The authors also verify that the PGRE scores do not significantly correlate with the number of first author publications, which is an indicative of scientific productivity (see Fig. 2; if they were correlated, there would be a very clear trend of higher number of published papers with a growing PGRE percentile). This result show that the number of publications is insensitive to the PGRE scores, which means that one should not be used to counteract the other, at the expense of weighting in more “noise” than actual “signal”. People from admission committees claim, on the other hand, that they have anecdotal evidence for correlation between the verbal reasoning part of the general GRE score and academic success.
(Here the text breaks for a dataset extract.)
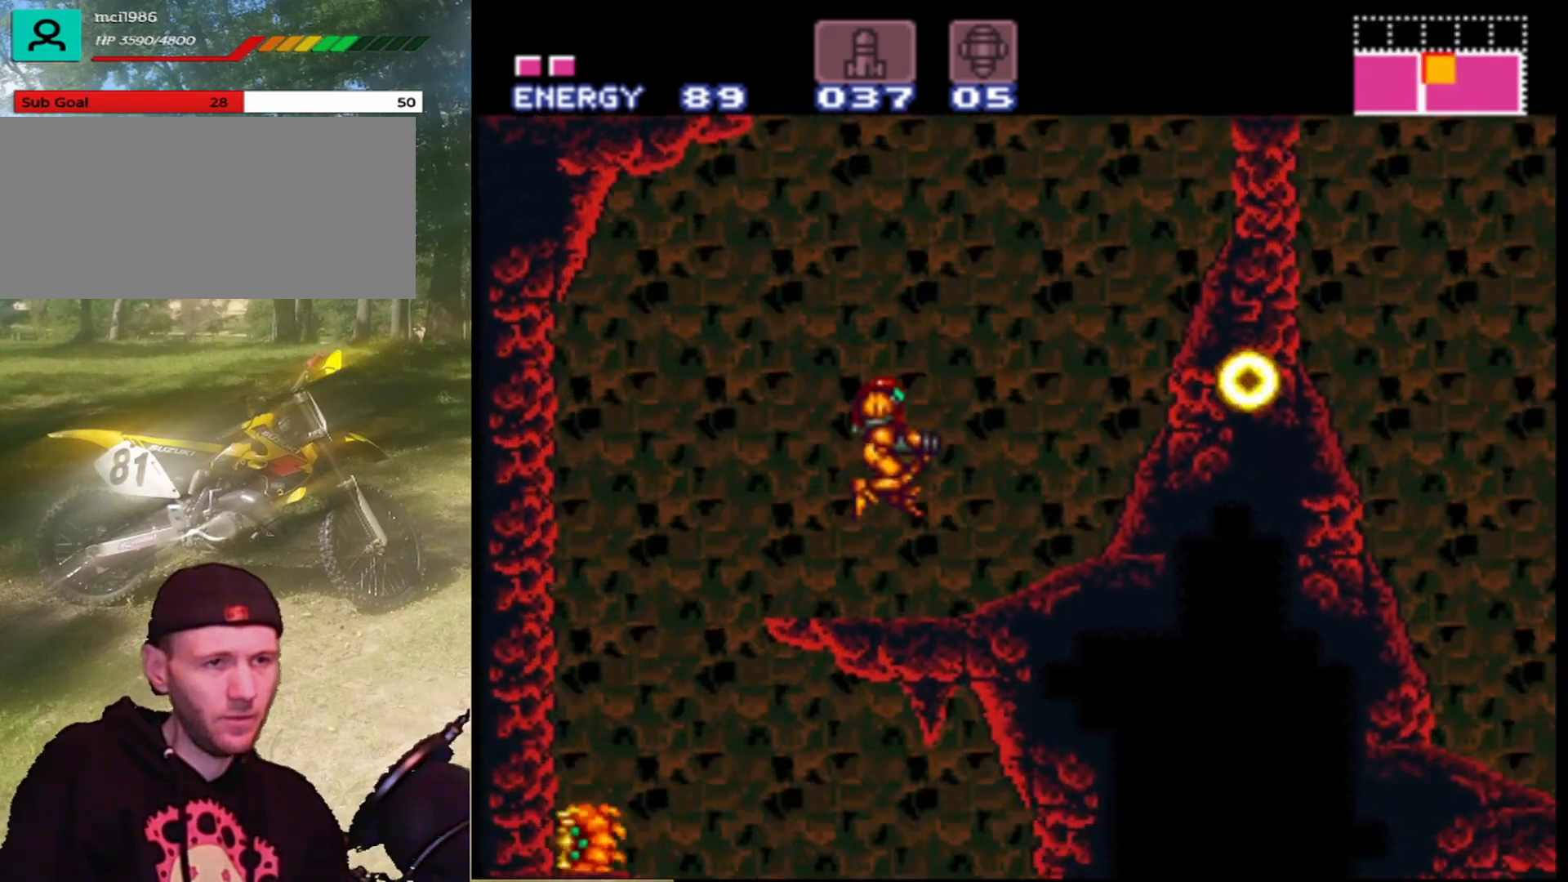
{"buttons": ["B", "DPAD_RIGHT"], "events": [[33, "DPAD_RIGHT", "up"], [133, "DPAD_RIGHT", "down"], [167, "B", "down"]]}
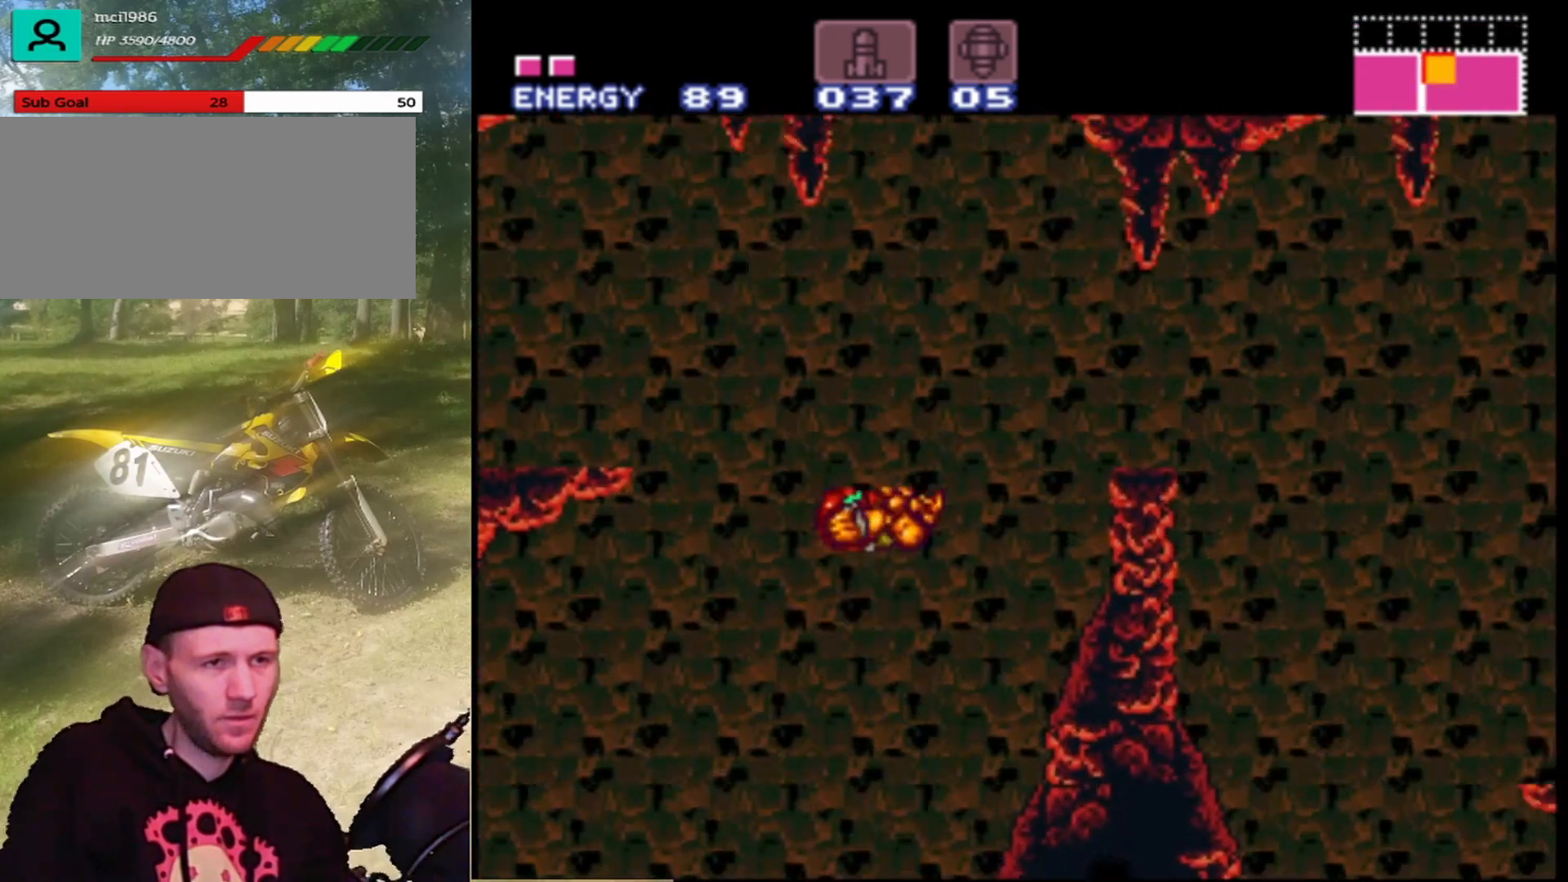
{"buttons": ["B", "DPAD_RIGHT"], "events": []}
Reviewing the role of standardized exams
All that said, it seems that we are slowly changing towards a different perspective on astronomy graduate admissions in the United States. The American Astronomical Society released, last year, an official statement where they question the (P)GRE requirements, pointing out that these standardized exams dramatically lower the number of women and students of color entering astronomy graduate programs. They recommend American institutions to review the role of the exams in their admissions towards eliminating or making it optional to present (P)GRE scores as a metric of evaluation of the applicants.
The Inclusive Astronomy Conference, which took place at the Vanderbilt University in June of 2015, has been of particular importance this discussion. Their vision statement, which includes the elimination of barriers to educational access for underrepresented minorities, was recently endorsed by the AAS, and this serves as a tangible milestone towards a more inclusive astronomy.
* p-values measure the probability of obtaining an equal to or more extreme result (in our case, a higher number of first author papers accompanying higher PGRE scores) than what was actually observed assuming that there is absolutely no correlation between the two statistics being analyzed.
** Pearson r measure the linear correlation between two variables.